Presentations by Invited Speakers

Multi-camera Tracking and Visualization for Surveillance and Sports

Robert T. Collins (The Robitics Institue, CMU, USA)

We present two systems developed at the Robotics Institute of Carnegie Mellon University (CMU) that use multiple active cameras to track and display objects moving through an outdoor scene. The Video Surveillance and Monitoring (VSAM) system uses a network of smart sensors to perform campus surveillance. Using a cost-based scheduling approach, multiple sensors are automatically tasked to cooperatively track objects over long distances and through occlusion. Multi-sensor fusion algorithms use viewpoint-independent descriptors to combine these object hypotheses into coherent 2D and 3D graphical visualizations of the dynamic scene. The second system presented is designed for sports broadcasting. Multiple cameras surrounding a stadium form a master-slave servo system that allows a single cameraman to track a player simultaneously from many viewpoints. Playing back frames from one time step across a sequence of cameras gives the appearance of moving around the action while it is frozen in time. This heightens the viewer's ability to perceive the 3D spatial relationships between players, the ball, and field markers.

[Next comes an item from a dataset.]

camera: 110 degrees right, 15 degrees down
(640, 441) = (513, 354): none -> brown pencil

An Object Recognition System Using Local Image Features of Intermediate Complexity

David G. Lowe (Computer Science Department, University of British Columbia, Canada)

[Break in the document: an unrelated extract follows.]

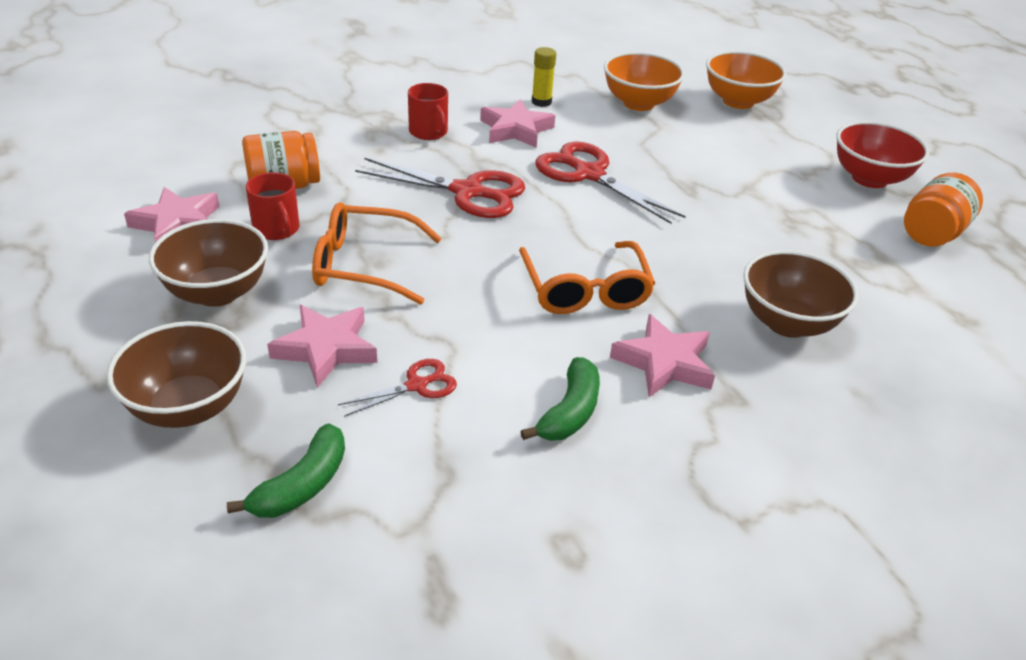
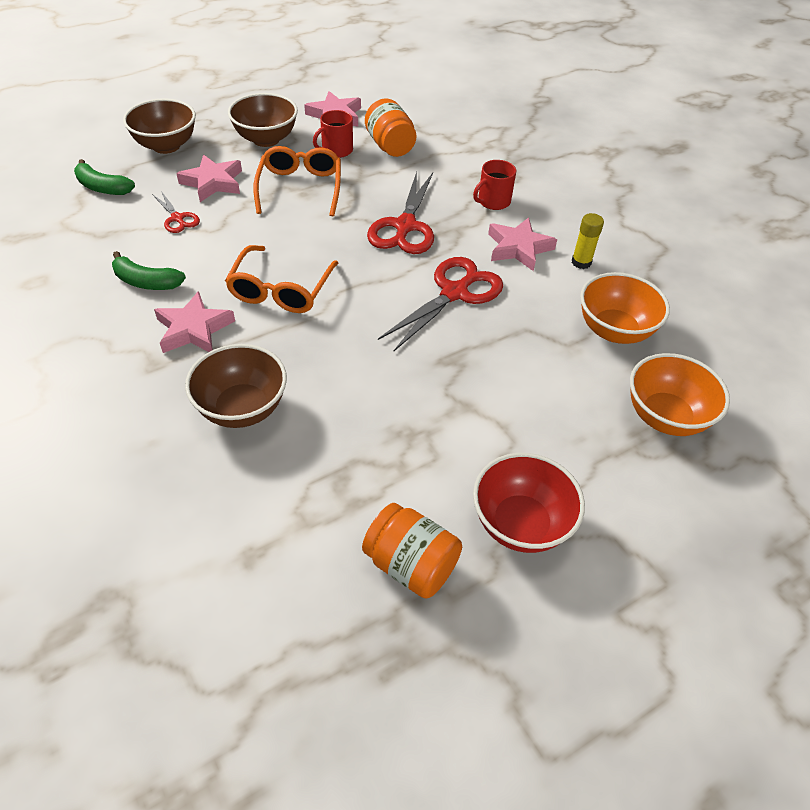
camera: 85 degrees right, 10 degrees up
(585, 289) = (281, 289): orange glasses -> orange glasses turned 60 degrees counterclockwise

This talk will describe a system for 3D object recognition that uses a large number of local image features of intermediate complexity. Each feature is invariant to location, scale, and image orientation, and partially invariant to illumination and 3D viewpoint. Recent research in neuroscience has shown that object recognition in primates also depends on intermediate-complexity features with similar invariance properties. The features are used as input to a nearest-neighbour learning approach that identifies candidate object matches. Final verification is achieved by finding a low-residual least-squares solution for the unknown model parameters. Unlike most other approaches to object recognition, the recognition requires no prior segmentation and is unaffected by background clutter. Experimental results show that robust object recognition can be achieved under a broad range of real-world imaging conditions with a computation time of about one second.

Image and Video-Based Modeling and Rendering

Richard Szeliski (Vision-Based Modeling Group, Microsoft Research, USA)

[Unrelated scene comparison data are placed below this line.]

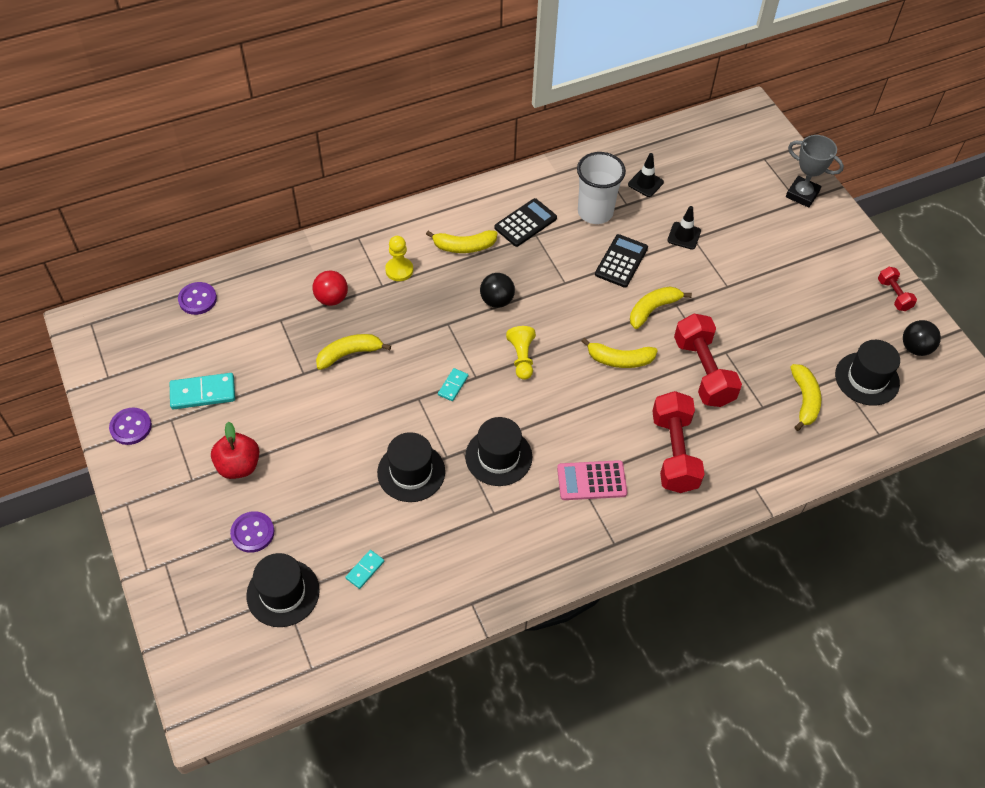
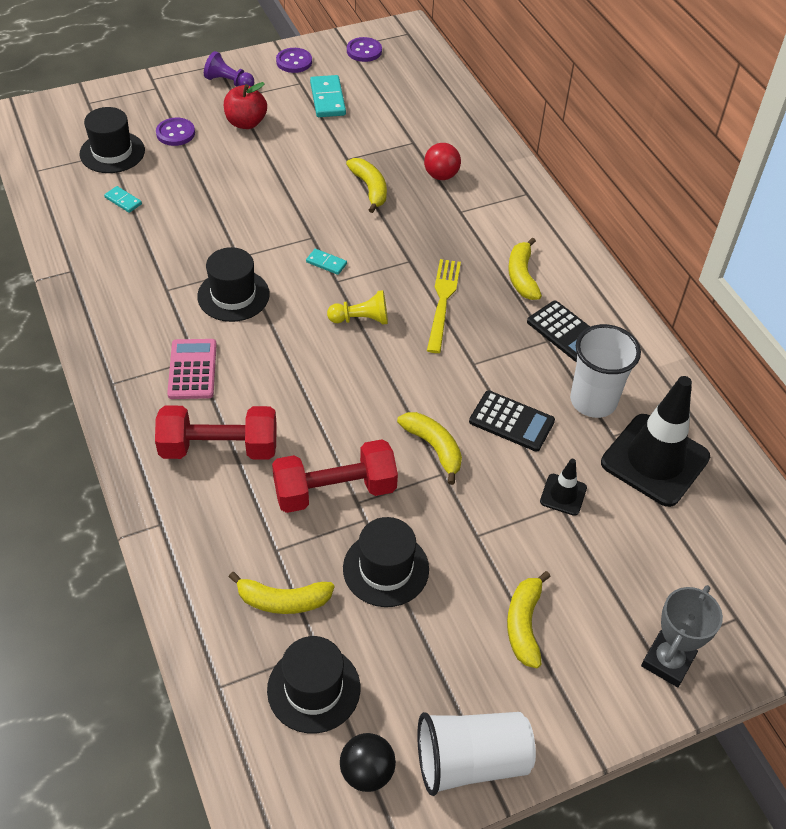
camera: 90 degrees right, 5 degrees down
(162, 488) = (229, 82): none -> purple pawn
(197, 299) = (437, 90): purple button -> purple button (364, 51)
(399, 270) = (482, 224): yellow pawn -> none
(411, 472) = (224, 231): black hat -> black hat (386, 569)
(497, 300) = (443, 301): black ball -> yellow fork
(619, 360) = (356, 407): yellow banana -> yellow banana (524, 624)
(645, 183) = (655, 460): black traffic cone -> black traffic cone, size x2.18
(893, 295) = (471, 761): red dumbbell -> white cup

Obtaining photo-realistic geometric and photometric models is an important component of image-based rendering systems that use real-world imagery as their input. Applications of such systems include novel view generation and the mixing of live imagery with synthetic computer graphics. In this talk, I review a number of image-based representations (and their associated reconstruction algorithms) we have developed in the last few years. I begin by reviewing some recent approaches to the classic problem of recovering a depth map from two or more images. I then describe some of our newer representations and reconstruction algorithms, including volumetric representations, layered plane-plus-parallax representations (including the recovery of transparent and reflected layers), and multiple depth maps. Each of these techniques has its own strengths and weaknesses, which I will address. I will also present our work in video-based rendering, in which we synthesize novel video from short sample clips by discovering their (quasi-repetive) temporal structure.